Expanding group names doesn't make any sense if the newly included creatures
don't
have the features that diagnose the group. I understand there are no definite
characteristics that can be used to reliably separate the land carnivore
_Mesonyx_
and its close relatives from its aquatic descendants the whales. Does that mean
_Mesonyx_ is a whale?
> <<Names have meaning. Names have power. Anyone who sees the _name_
> Arctometatarsalia is going to automatically conclude that the name relates to
> a feature common to all members of the group,>>
>
> Not necisarily. They will see it as a stem based clade thatt includes
> Ornithomimus and all animals that share a more recent common ancestor with
> Ornithomimus than with birds and that some members of that group will have
> been characterised by possesing an arctometatarsus. Hopefully these people
> will have had the foresight to read Holtz 1994, 1995 and 1996 so they would
> understand that.
<shaking head in disbelief> Before this exchange, I would have sworn that
nobody
could be this deliberately dense, except maybe creationists and animal rights
activists. THE NAME ALONE DOES NOT COMMUNICATE THAT DEFINITION. THE NAME
ALONE
INDICATES THAT THE MEMBERS OF THE GROUP ALL HAVE THE ARCTOMETATARSUS AS A
SYNAPOMORPHY. Whatever nonsense and pseudoscientific doubletalk Holtz slipped
by
the censors in papers published in magazines to which I have no access does not
matter. What matters is what a non-expert sees when s/he is reading about
dinosaur groups. And what that person is going to see is a name that implies a
falsehood.
> A name is just a name after all, it doesn't have anything to do with the
> definition, diagnosis or membership.
A bad one doesn't.

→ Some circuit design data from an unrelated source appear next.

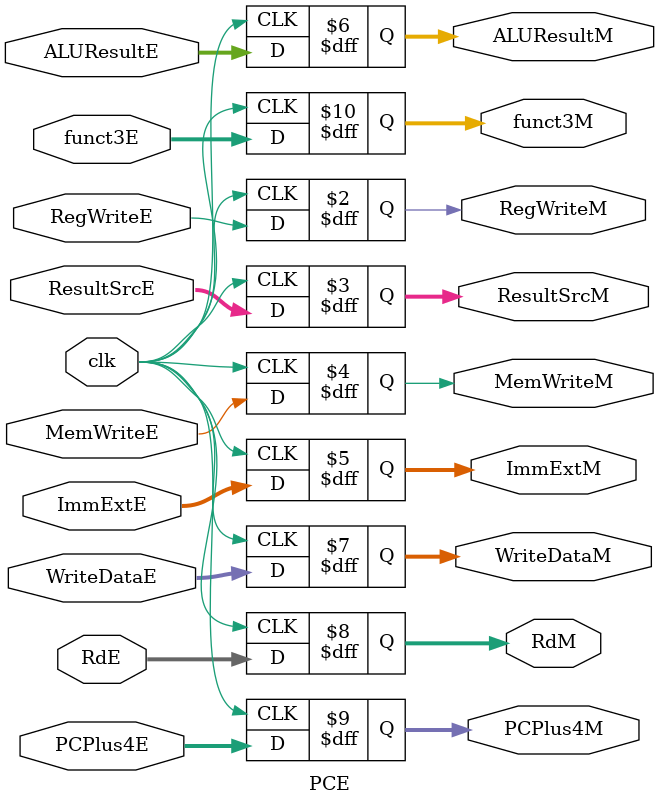
<source format=sv>
module PCE #(
    parameter WIDTH = 32
)(

    input logic clk,
    // input logic rst,


    //Control
    input logic RegWriteE,
    input logic [1:0] ResultSrcE,
    input logic MemWriteE,
    input logic [WIDTH-1:0] ImmExtE,

    output logic RegWriteM,
    output logic [1:0] ResultSrcM,
    output logic MemWriteM,
    output logic [WIDTH-1:0] ImmExtM,


    //Data

    input logic [WIDTH - 1:0] ALUResultE,
    input logic [WIDTH - 1:0] WriteDataE,
    input logic [4:0] RdE,
    input logic [WIDTH - 1:0] PCPlus4E,
    input logic [2:0] funct3E,

    output logic [WIDTH - 1:0] ALUResultM,
    output logic [WIDTH - 1:0] WriteDataM,
    output logic [4:0] RdM,
    output logic [WIDTH - 1:0] PCPlus4M,
    output logic [2:0] funct3M

);

always_ff @(posedge clk) begin

    // if (rst) begin
    //     //Control
    //     RegWriteM <= 0;
    //     ResultSrcM <= 0;
    //     MemWriteM <= 0;

    //     //Data
    //     ALUResultM <= 0;
    //     WriteDataM <= 0;
    //     RdM <= 0;
    //     PCPlus4M <= 0;
    //     funct3M <= 0;
    //     ImmExtM <= 0;

    // end

    // else begin

        //Control
        RegWriteM <= RegWriteE;
        ResultSrcM <= ResultSrcE;
        MemWriteM <= MemWriteE;
        ImmExtM <= ImmExtE;

        //Data
        ALUResultM <= ALUResultE;
        WriteDataM <= WriteDataE;
        RdM <= RdE;
        PCPlus4M <= PCPlus4E;
        funct3M <= funct3E;
    //end
end

endmodule

</source>
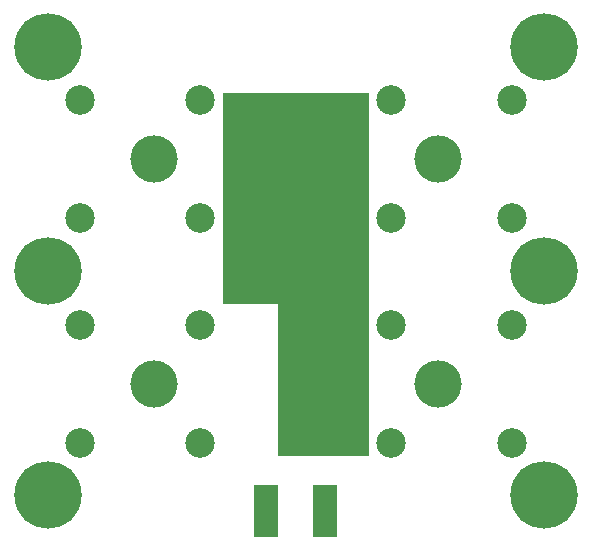
<source format=gbl>
%TF.GenerationSoftware,KiCad,Pcbnew,7.0.9*%
%TF.CreationDate,2024-01-13T21:21:30+01:00*%
%TF.ProjectId,line_injector,6c696e65-5f69-46e6-9a65-63746f722e6b,rev?*%
%TF.SameCoordinates,Original*%
%TF.FileFunction,Copper,L2,Bot*%
%TF.FilePolarity,Positive*%
%FSLAX46Y46*%
G04 Gerber Fmt 4.6, Leading zero omitted, Abs format (unit mm)*
G04 Created by KiCad (PCBNEW 7.0.9) date 2024-01-13 21:21:30*
%MOMM*%
%LPD*%
G01*
G04 APERTURE LIST*
%TA.AperFunction,ComponentPad*%
%ADD10C,5.700000*%
%TD*%
%TA.AperFunction,ComponentPad*%
%ADD11C,2.500000*%
%TD*%
%TA.AperFunction,ComponentPad*%
%ADD12C,4.000000*%
%TD*%
%TA.AperFunction,SMDPad,CuDef*%
%ADD13R,2.000000X4.500000*%
%TD*%
%TA.AperFunction,ViaPad*%
%ADD14C,0.600000*%
%TD*%
G04 APERTURE END LIST*
D10*
%TO.P,H6,1*%
%TO.N,N/C*%
X146000000Y-123000000D03*
%TD*%
%TO.P,H5,1*%
%TO.N,N/C*%
X146000000Y-142000000D03*
%TD*%
%TO.P,H4,1*%
%TO.N,N/C*%
X146000000Y-104000000D03*
%TD*%
%TO.P,H3,1*%
%TO.N,N/C*%
X104000000Y-142000000D03*
%TD*%
%TO.P,H2,1*%
%TO.N,N/C*%
X104000000Y-123000000D03*
%TD*%
%TO.P,H1,1*%
%TO.N,N/C*%
X104000000Y-104000000D03*
%TD*%
D11*
%TO.P,J5,1,Pin_1*%
%TO.N,GND*%
X116900000Y-118500000D03*
X116900000Y-108500000D03*
D12*
X113000000Y-113500000D03*
D11*
X106700000Y-118500000D03*
X106700000Y-108500000D03*
%TD*%
%TO.P,J4,1,Pin_1*%
%TO.N,Net-(J4-Pin_1)*%
X116900000Y-137550000D03*
X116900000Y-127550000D03*
D12*
X113000000Y-132550000D03*
D11*
X106700000Y-137550000D03*
X106700000Y-127550000D03*
%TD*%
%TO.P,J3,1,Pin_1*%
%TO.N,GND*%
X133100000Y-108500000D03*
X133100000Y-118500000D03*
D12*
X137000000Y-113500000D03*
D11*
X143300000Y-108500000D03*
X143300000Y-118500000D03*
%TD*%
D13*
%TO.P,J2,2,Ext*%
%TO.N,GND*%
X127500000Y-143350000D03*
X122500000Y-143350000D03*
%TD*%
D11*
%TO.P,J1,1,Pin_1*%
%TO.N,Net-(J1-Pin_1)*%
X133100000Y-127550000D03*
X133100000Y-137550000D03*
D12*
X137000000Y-132550000D03*
D11*
X143300000Y-127550000D03*
X143300000Y-137550000D03*
%TD*%
D14*
%TO.N,Net-(J1-Pin_1)*%
X129500000Y-133500000D03*
X129500000Y-131500000D03*
X129500000Y-129500000D03*
X125500000Y-127500000D03*
X127500000Y-127500000D03*
X129500000Y-127500000D03*
X130500000Y-124500000D03*
X130500000Y-136500000D03*
X130500000Y-134500000D03*
X130500000Y-132500000D03*
X130500000Y-130500000D03*
X130500000Y-128500000D03*
X130500000Y-126500000D03*
X128500000Y-126500000D03*
X126500000Y-126500000D03*
X124500000Y-126500000D03*
X128500000Y-128500000D03*
X128500000Y-130500000D03*
X128500000Y-132500000D03*
X126500000Y-128500000D03*
X124500000Y-128500000D03*
X127500000Y-129500000D03*
X126500000Y-129500000D03*
X125500000Y-129500000D03*
X124500000Y-129500000D03*
X124500000Y-130500000D03*
X125500000Y-130500000D03*
X126500000Y-130500000D03*
X127500000Y-130500000D03*
X127500000Y-131500000D03*
X126500000Y-131500000D03*
X125500000Y-131500000D03*
X124500000Y-131500000D03*
X127500000Y-133500000D03*
X127500000Y-132500000D03*
X126500000Y-132500000D03*
X126500000Y-133500000D03*
X125500000Y-133500000D03*
X125500000Y-132500000D03*
X124500000Y-132500000D03*
X124500000Y-133500000D03*
%TD*%
%TA.AperFunction,Conductor*%
%TO.N,Net-(J1-Pin_1)*%
G36*
X131159191Y-107918907D02*
G01*
X131195155Y-107968407D01*
X131200000Y-107999000D01*
X131200000Y-138601000D01*
X131181093Y-138659191D01*
X131131593Y-138695155D01*
X131101000Y-138700000D01*
X123599000Y-138700000D01*
X123540809Y-138681093D01*
X123504845Y-138631593D01*
X123500000Y-138601000D01*
X123500000Y-125800001D01*
X123500000Y-125800000D01*
X123499999Y-125800000D01*
X118899000Y-125800000D01*
X118840809Y-125781093D01*
X118804845Y-125731593D01*
X118800000Y-125701000D01*
X118800000Y-107999000D01*
X118818907Y-107940809D01*
X118868407Y-107904845D01*
X118899000Y-107900000D01*
X131101000Y-107900000D01*
X131159191Y-107918907D01*
G37*
%TD.AperFunction*%
%TD*%
M02*

</source>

A good one does. Your cavalier attitude is why there are so
damned many bad names in paleo-taxonomy today, and why a lot of other biologists
think paleontologists don't know a damned thing about taxonomy.
-- JSW
PS: This will probably be my last reply to anyone on this topic. Or any other.
It's increasingly obvious that the resident monks will not permit questioning of
the Scripture of the Holy Clade, and that amateurs are not welcome to express
opinions that dare to go against the established wisdom.